▸ **Action demandée 1**
Résumez en deux phrases l'article consacré à Tintamarre.

Tintamarre : L’avocat des policiers se confie dans un roman « phénixologique »
Par Yves-Alexandre Julien - Journaliste Culturel
Laurent Benarrous, avocat de renom, se dévoile dans Tintamarre, un récit biographique où l’origine juive et la quête d’identité sont des sujets importants . De ses souvenirs d’enfance dans un HLM de Villejuif à ses réflexions d’adulte sur des figures politiques telles que Mitterrand, Benarrous nous offre un regard lucide et émouvant sur la vie, la société et l’actualité.
I. La quête d’identité et de résilience
Dans Tintamarre, Laurent Benarrous nous entraîne dans un voyage introspectif à travers les méandres de sa propre existence. Le récit, écrit avec une simplicité désarmante et une profondeur touchante, se présente comme une quête d’identité, marquée par ses origines et son parcours atypique. Chaque chapitre est une escale pleine d’humour , une note dans une symphonie de souvenirs et d’émotions qui composent sa vie.
L’auteur explore la complexité de son héritage culturel et religieux, et comment celui-ci a façonné son identité tel un expert en phénixologie (Néologisme forgé par Salvador Dalí (1924-1989) et repris par Jean Cocteau (1889-1963), pour décrire sa poétique). Les récits comme « Je ne veux plus être juif » et « La solidarité juive » montrent les dilemmes internes et les tensions vécues par l’auteur. À travers ces pages, il ne cherche pas à édulcorer la réalité mais à la confronter avec honnêteté, soulignant la résilience nécessaire pour naviguer dans une société multiculturelle et pleine de contrastes.

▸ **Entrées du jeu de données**
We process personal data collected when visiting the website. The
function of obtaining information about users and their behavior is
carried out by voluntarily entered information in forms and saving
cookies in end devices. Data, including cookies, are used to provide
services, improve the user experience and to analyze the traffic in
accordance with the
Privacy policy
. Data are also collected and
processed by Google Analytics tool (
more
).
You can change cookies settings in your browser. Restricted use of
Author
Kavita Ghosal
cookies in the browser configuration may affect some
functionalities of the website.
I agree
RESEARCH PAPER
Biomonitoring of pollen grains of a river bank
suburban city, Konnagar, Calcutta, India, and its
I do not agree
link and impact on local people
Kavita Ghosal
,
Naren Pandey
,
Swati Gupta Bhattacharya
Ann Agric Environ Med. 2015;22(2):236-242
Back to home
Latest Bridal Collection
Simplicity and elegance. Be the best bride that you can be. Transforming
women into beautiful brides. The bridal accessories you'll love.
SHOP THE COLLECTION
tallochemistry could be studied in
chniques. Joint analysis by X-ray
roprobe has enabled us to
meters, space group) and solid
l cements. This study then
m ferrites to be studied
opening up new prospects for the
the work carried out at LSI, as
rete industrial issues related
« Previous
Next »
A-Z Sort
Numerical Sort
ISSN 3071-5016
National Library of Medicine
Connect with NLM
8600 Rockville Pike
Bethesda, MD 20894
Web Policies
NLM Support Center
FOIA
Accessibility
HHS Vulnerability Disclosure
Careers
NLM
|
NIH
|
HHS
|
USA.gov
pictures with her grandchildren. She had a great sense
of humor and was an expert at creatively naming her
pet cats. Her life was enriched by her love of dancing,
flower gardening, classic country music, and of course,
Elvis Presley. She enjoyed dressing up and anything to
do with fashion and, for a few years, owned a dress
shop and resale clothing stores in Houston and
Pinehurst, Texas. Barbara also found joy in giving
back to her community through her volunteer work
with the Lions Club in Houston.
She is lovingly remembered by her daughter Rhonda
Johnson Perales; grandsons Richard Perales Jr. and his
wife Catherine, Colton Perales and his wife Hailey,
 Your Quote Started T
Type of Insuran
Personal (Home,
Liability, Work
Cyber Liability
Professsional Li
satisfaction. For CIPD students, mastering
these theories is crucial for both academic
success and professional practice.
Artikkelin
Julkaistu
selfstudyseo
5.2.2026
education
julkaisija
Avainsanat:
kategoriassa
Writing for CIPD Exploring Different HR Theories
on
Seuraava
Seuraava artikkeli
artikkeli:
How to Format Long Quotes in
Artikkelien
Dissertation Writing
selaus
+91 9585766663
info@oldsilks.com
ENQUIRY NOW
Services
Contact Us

▸ **Action demandée 2**
Renvoyez sans modification les lignes des enregistrements, depuis leur toute première ligne jusqu'à celle qui contient « also collected and » incluse.

▸ **Solution 1**
Dans Tintamarre, récit biographique, l'avocat Laurent Benarrous retrace son parcours, de son enfance dans un HLM de Villejuif à ses réflexions d'adulte sur des figures politiques comme Mitterrand, en abordant son origine juive et sa quête d'identité. Écrit avec simplicité et humour, le livre explore la complexité de son héritage culturel et religieux, ses dilemmes internes et la résilience nécessaire pour évoluer dans une société multiculturelle.

▸ **Solution 2**
We process personal data collected when visiting the website. The
function of obtaining information about users and their behavior is
carried out by voluntarily entered information in forms and saving
cookies in end devices. Data, including cookies, are used to provide
services, improve the user experience and to analyze the traffic in
accordance with the
Privacy policy
. Data are also collected and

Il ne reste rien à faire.